Treating a patient who doesn't want to be fixed

Published on: 8 Mar 2016


There’s a patient at the hospice who makes me feel uncomfortable.

Henry is 76 years old, and has pancreatic cancer. He came to us from hospital, with a haemoglobin of 52. He feels a bit washed out, as you might expect. But he doesn’t want us to do anything.

Here at the hospice, a patient like Henry might have a blood transfusion to help with his symptoms, and we could support him to get back home. I’ve challenged my own misconception during this rotation: that when we hand out ‘palliative’ label, we nudge a patient into a stream of medicine where all intervention is withdrawn.

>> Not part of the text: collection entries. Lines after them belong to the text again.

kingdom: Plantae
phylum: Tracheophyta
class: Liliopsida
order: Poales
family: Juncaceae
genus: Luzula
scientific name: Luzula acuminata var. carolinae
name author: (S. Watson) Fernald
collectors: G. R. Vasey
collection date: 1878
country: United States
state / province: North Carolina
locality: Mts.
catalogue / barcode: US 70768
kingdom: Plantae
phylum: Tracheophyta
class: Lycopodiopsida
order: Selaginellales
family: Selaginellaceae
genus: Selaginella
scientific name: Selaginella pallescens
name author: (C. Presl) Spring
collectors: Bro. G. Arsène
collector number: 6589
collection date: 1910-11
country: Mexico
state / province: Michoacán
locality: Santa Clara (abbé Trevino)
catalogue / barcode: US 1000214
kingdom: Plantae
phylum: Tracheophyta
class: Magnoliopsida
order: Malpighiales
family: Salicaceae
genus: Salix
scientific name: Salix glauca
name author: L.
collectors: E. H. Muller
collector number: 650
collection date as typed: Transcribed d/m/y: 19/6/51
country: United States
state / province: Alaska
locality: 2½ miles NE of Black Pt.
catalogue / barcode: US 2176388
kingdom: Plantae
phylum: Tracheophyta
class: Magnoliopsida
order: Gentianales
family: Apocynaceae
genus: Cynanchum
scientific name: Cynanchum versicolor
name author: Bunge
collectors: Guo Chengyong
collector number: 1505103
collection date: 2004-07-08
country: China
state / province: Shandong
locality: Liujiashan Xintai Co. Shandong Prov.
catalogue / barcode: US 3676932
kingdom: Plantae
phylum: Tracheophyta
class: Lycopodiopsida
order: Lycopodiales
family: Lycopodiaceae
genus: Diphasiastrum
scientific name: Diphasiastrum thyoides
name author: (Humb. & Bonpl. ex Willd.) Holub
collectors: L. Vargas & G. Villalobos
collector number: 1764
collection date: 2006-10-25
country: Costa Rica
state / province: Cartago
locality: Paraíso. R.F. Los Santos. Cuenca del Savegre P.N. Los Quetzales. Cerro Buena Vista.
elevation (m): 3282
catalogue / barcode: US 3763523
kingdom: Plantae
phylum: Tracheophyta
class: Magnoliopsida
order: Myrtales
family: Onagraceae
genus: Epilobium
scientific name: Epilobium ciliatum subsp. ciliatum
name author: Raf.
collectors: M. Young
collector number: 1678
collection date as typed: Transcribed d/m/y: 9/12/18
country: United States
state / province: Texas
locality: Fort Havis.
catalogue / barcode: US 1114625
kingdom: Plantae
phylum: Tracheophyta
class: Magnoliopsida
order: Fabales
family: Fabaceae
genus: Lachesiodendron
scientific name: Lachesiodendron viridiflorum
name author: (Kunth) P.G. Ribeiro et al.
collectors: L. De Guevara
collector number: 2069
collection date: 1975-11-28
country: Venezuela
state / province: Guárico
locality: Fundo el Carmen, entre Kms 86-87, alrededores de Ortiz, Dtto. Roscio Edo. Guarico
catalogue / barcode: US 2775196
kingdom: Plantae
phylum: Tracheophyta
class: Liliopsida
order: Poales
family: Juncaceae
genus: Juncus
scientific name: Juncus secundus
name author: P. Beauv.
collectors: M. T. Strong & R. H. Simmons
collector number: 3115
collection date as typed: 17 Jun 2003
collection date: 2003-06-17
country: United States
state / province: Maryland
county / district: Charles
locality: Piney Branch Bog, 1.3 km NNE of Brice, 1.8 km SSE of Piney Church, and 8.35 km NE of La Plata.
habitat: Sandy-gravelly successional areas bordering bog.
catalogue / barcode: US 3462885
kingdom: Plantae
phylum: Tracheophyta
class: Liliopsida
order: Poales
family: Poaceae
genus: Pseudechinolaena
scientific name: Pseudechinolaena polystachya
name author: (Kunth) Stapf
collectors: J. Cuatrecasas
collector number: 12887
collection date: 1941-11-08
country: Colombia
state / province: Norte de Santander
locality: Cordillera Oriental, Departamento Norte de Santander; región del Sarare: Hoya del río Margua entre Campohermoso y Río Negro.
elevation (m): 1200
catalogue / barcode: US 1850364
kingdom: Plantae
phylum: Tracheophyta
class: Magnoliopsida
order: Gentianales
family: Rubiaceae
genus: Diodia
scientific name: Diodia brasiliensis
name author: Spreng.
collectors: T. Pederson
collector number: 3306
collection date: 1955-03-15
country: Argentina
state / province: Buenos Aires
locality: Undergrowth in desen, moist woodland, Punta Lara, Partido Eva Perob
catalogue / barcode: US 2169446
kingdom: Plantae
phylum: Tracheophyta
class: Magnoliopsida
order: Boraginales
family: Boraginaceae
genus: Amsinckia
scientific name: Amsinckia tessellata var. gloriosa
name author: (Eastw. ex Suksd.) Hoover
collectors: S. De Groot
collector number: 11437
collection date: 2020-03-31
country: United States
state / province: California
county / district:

But each day on the ward round, Henry resolutely refuses everything. And he has capacity to do so. I find myself somewhat uncomfortably twiddling my stethoscope at the end of his bed, as he politely ushers me away so he can get back to watching Jeremy Kyle. His words follow me out of the room: ‘I’m ready to go now Doc.’

I stand outside the door of his cubicle each day, letting the discomfort percolate slowly through me. And then wonder why he makes me feel this way.

The last few months have opened my eyes to a speciality I knew little about. To start with, I’ve begun to appreciate what it actually means. In particular, as the WHO explains, it ‘intends neither to hasten or postpone death’, but ‘improve the quality of life of patients and their families facing the problem associated with life-threatening illness’.

At medical school, I don’t recall learning much about palliative care.  After all, doctors are meant to keep patients alive, to treat them. I don’t remember many lectures on tending to their demise. Health meant the presence of disease, and our job was to eradicate it or keep it at bay. And the way I saw it, a patient’s death declared a failure in that task.  

But Henry changed things. I’ve come to realise that my satisfaction in being a doctor stems from a feeling of competence, and that means feeding the urge to fix what’s in my control. But Henry doesn’t want me to fix him. He wants me to listen.  

Dr Nishma Manek is a GP trainee in London.